All HTML entering the editor through any path is sanitized by a DOMParser-based allowlist sanitizer before rendering:

  • Allowed structural tags: div, section, article, main, header, footer, nav, aside, figure, figcaption, p, h1h6, blockquote, pre, hr, br
  • Allowed inline tags: span, strong, em, u, s, sub, sup, code, a
  • Allowed media tags: img, video
  • Allowed list tags: ul, ol, li
  • Allowed table tags: table, thead, tbody, tfoot, tr, th, td

Blocked unconditionally:

  • Executable tags: script, iframe, object, embed
  • Form tags: form, input, button, select, textarea
  • Metadata tags: meta, base, link, style
  • All on* event attributes
  • javascript: and vbscript: URLs
  • data: URIs (by default)

Allowing media data URIs

Data URIs are blocked by default. Enable them only for uploaded images/videos when no upload handler is available:

const editor = new NeikiPageEditor('#editor', {
  allowDataUris: true,
});

Even with allowDataUris: true:

  • Only img[src] and video[src] accept data: URIs.
  • Allowed MIME types: image/png, image/jpeg, image/gif, image/webp, image/avif, video/mp4, video/webm.
  • SVG data URIs (image/svg+xml) are never allowed.
  • data: in href, poster, or any other attribute is always blocked.

External stylesheet validation

External stylesheet URLs (from cssUrls or parsed from fullHtml) are validated before injection. Default validator requires:

  • HTTP or HTTPS protocol
  • Path ending in .css

Provide a custom validator for other URL patterns:

const editor = new NeikiPageEditor('#editor', {
  stylesheetUrlValidator: (url) =>
    url.startsWith('https://assets.mycompany.com/'),
});

Server-side sanitization (required)

The client-side sanitizer is a UX safeguard, not a security boundary. Always sanitize HTML server-side before persisting to the database.

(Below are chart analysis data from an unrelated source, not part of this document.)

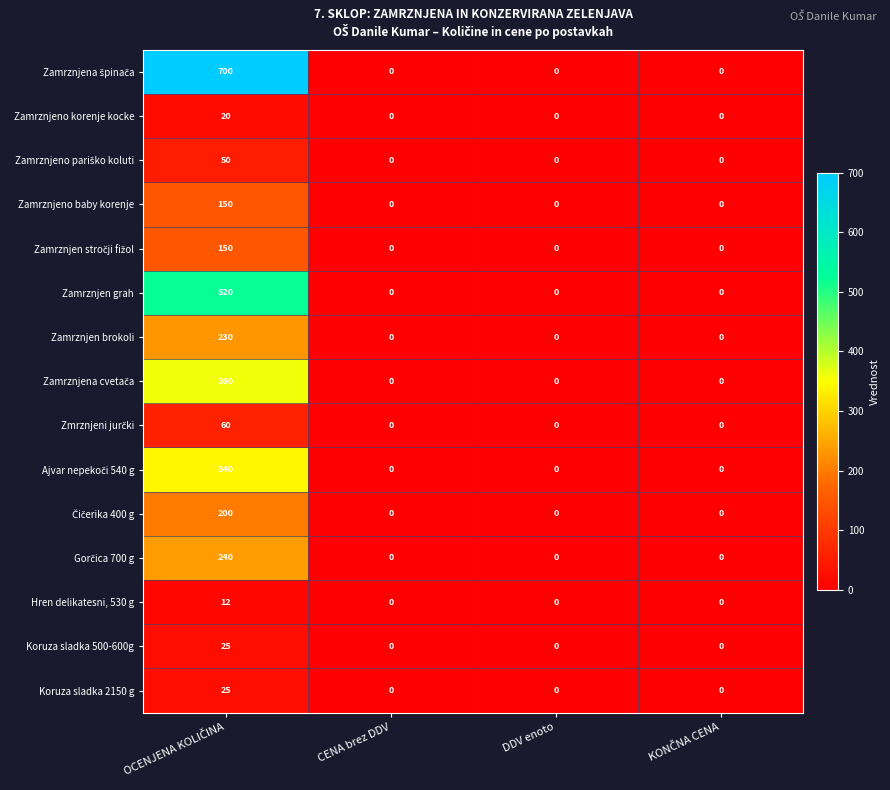

What is the sum of all Zamrznjeno korenje kocke values?

20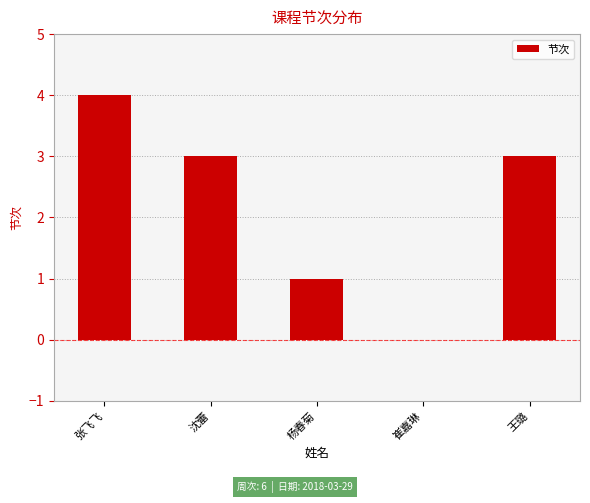

How many values are above zero?

4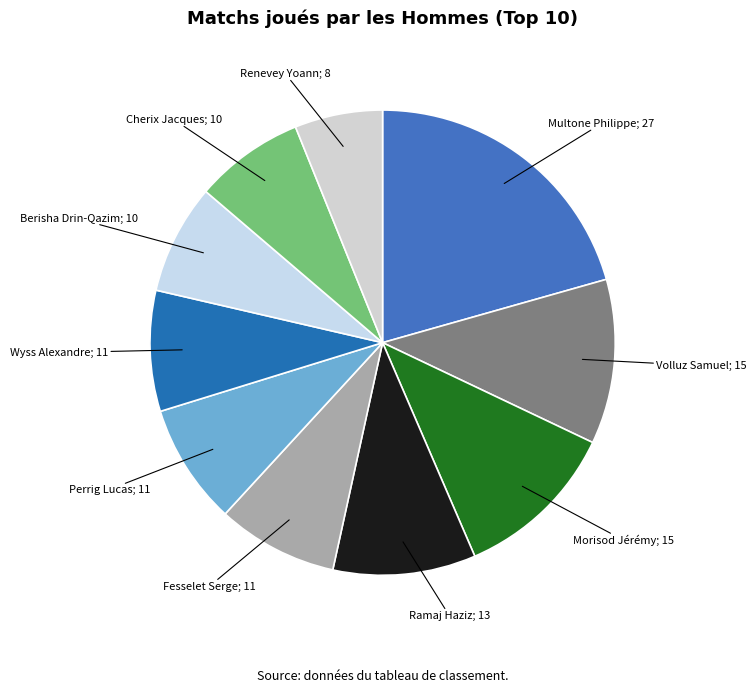

Does Fesselet Serge; 11 account for over 50% of the chart?

No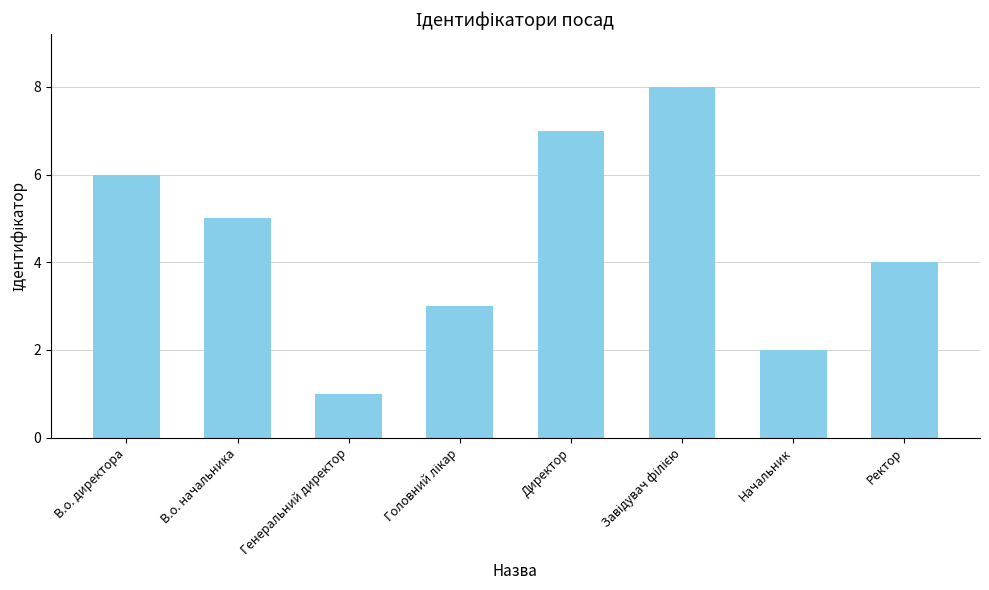

What is the sum of all values?

36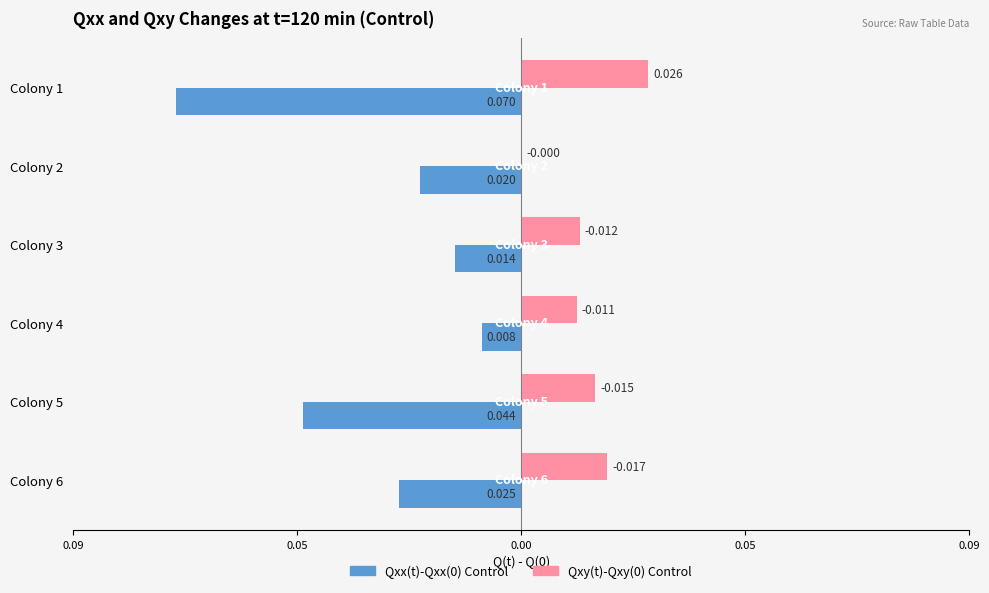

List the series in order of their overall mean, lowest first.

Qxx(t)-Qxx(0) Control, Qxy(t)-Qxy(0) Control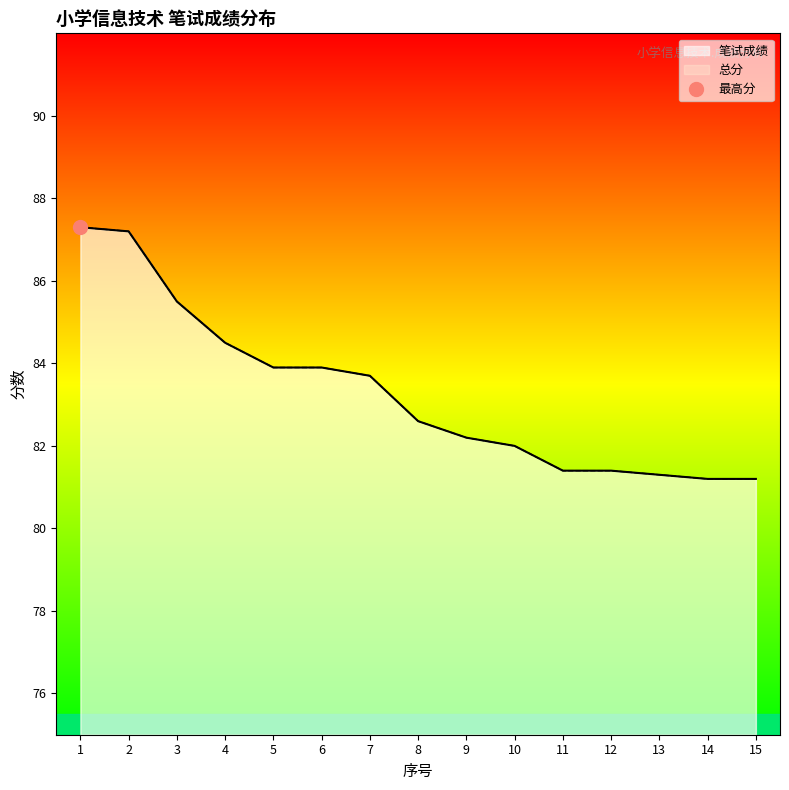

At which label is 笔试成绩 closest to 84?

5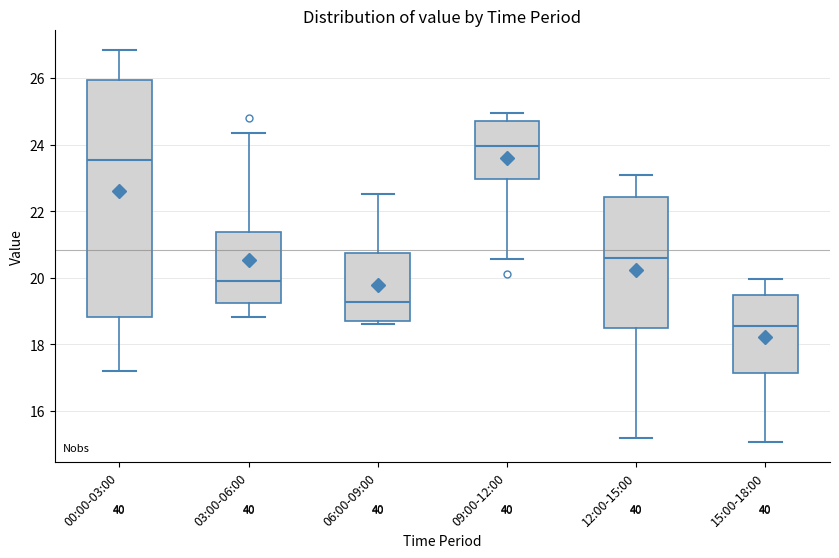

Where is the lower edge of the box for 03:00-06:00 on the y-axis? The values are not printed on the chart, so give them approximately, as read against the axis.

19.2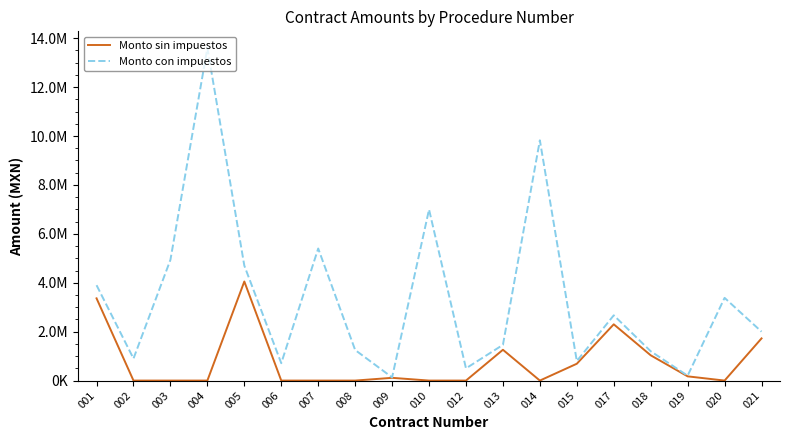

What is the value of the Monto con impuestos point at the 8th from the left?

1249995.1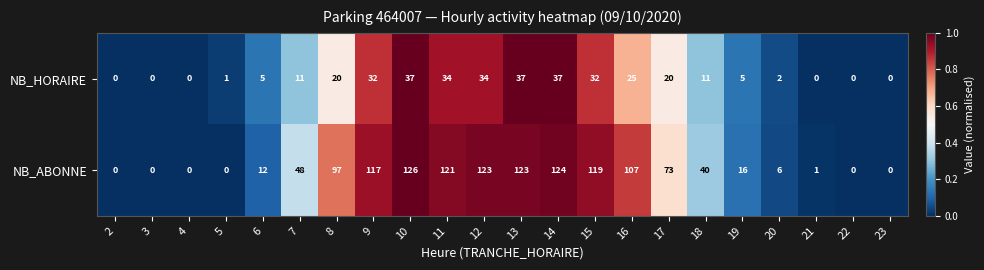

Is it true that NB_ABONNE equals 0 at 4?

True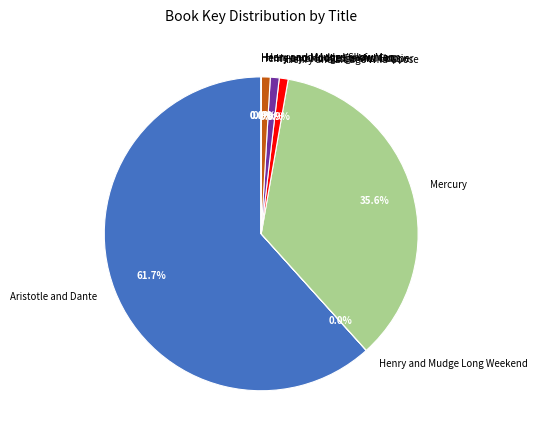

What is the largest slice in the pie chart?

Aristotle and Dante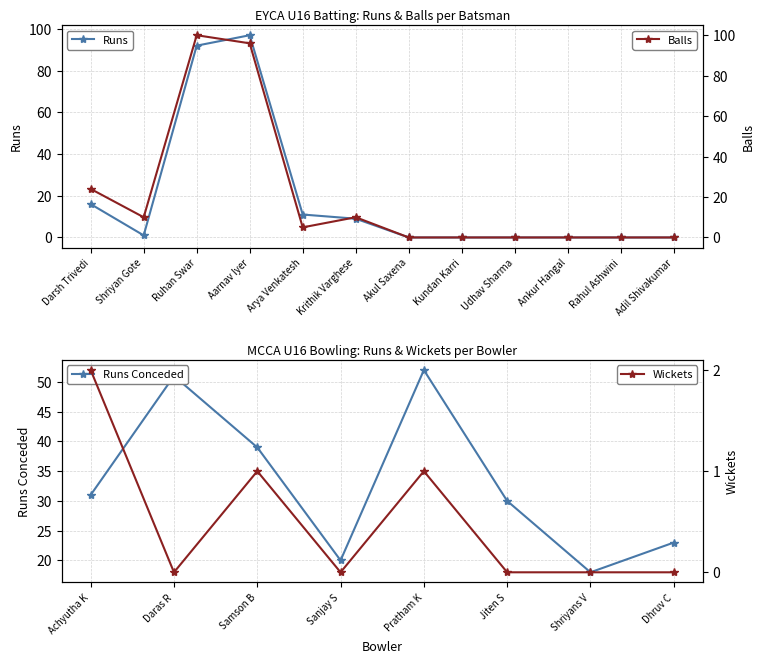

Is it true that Runs equals 173 at Aarnav Iyer?

False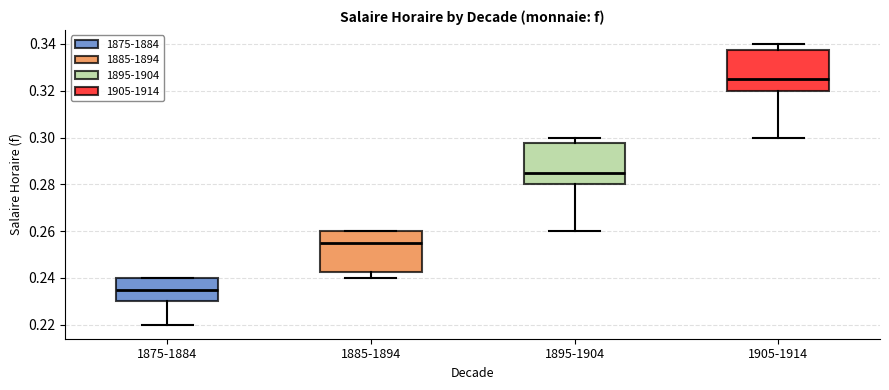

Reading left to right, transcribe this box plot: for each box, give where its median line is, the range the box spans, and where its two whiskers end, as read against the y-axis. The values are not printed on the chart, so give them approximately, as read against the axis.

1875-1884: median 0.236, box 0.230 to 0.240, whiskers 0.220 to 0.240
1885-1894: median 0.256, box 0.242 to 0.260, whiskers 0.240 to 0.260
1895-1904: median 0.286, box 0.280 to 0.298, whiskers 0.260 to 0.300
1905-1914: median 0.326, box 0.320 to 0.338, whiskers 0.300 to 0.340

The optional PHP helper provides a server-side complement:

require_once 'vendor/neiki-page-editor/php/NeikiPageEditorSanitizer.php';

// In your save handler:
$safe = NeikiPageEditorSanitizer::sanitize($_POST['html']);
$db->updatePage($pageId, ['content' => $safe]);

The PHP sanitizer uses the same allowlist as the JavaScript sanitizer and requires no Composer dependencies — it uses PHP's built-in DOMDocument.

CSP compatibility

The editor does not require unsafe-eval or unsafe-inline in the host page's Content-Security-Policy. Editor CSS is injected into the iframe document only. Inline styles on page content elements are page content, not editor infrastructure.

Browser Support

| Browser | Support | |---|---| | Chrome (latest stable) | ✅ Full support | | Firefox (latest stable) | ✅ Full support | | Safari (latest stable) | ✅ Full support | | Edge (latest stable) | ✅ Full support | | Internet Explorer | ❌ Not supported |

The editor targets ES2017+ (async/await, class, const/let, template literals, Map, Set). No polyfills are bundled.

Development

# Install dev dependencies
npm install

# Build all dist files
npm run build

# Run unit tests
npm test

# Run property-based tests
npm run test:property

# Run integration tests
npm run test:integration

# Run all tests
npm run test:all

Build outputs

| File | Size (gzip) | Purpose | |---|---|---| | dist/neiki-page-editor.min.js | ~165 KB raw | CDN build; embeds CSS; exposes window.NeikiPageEditor | | dist/neiki-page-editor.js | ~271 KB raw | Unminified UMD build | | dist/neiki-page-editor.esm.js | ~270 KB raw | ES module for bundlers | | dist/neiki-page-editor.css | ~34 KB raw | Standalone editor CSS |

License

Source Available — see the LICENSE file for terms.

This project uses a custom source-available license. The source code is publicly visible for reference and non-commercial use. Commercial use, redistribution, or incorporation into a product requires a separate commercial license. Contact neikiri.dev for details.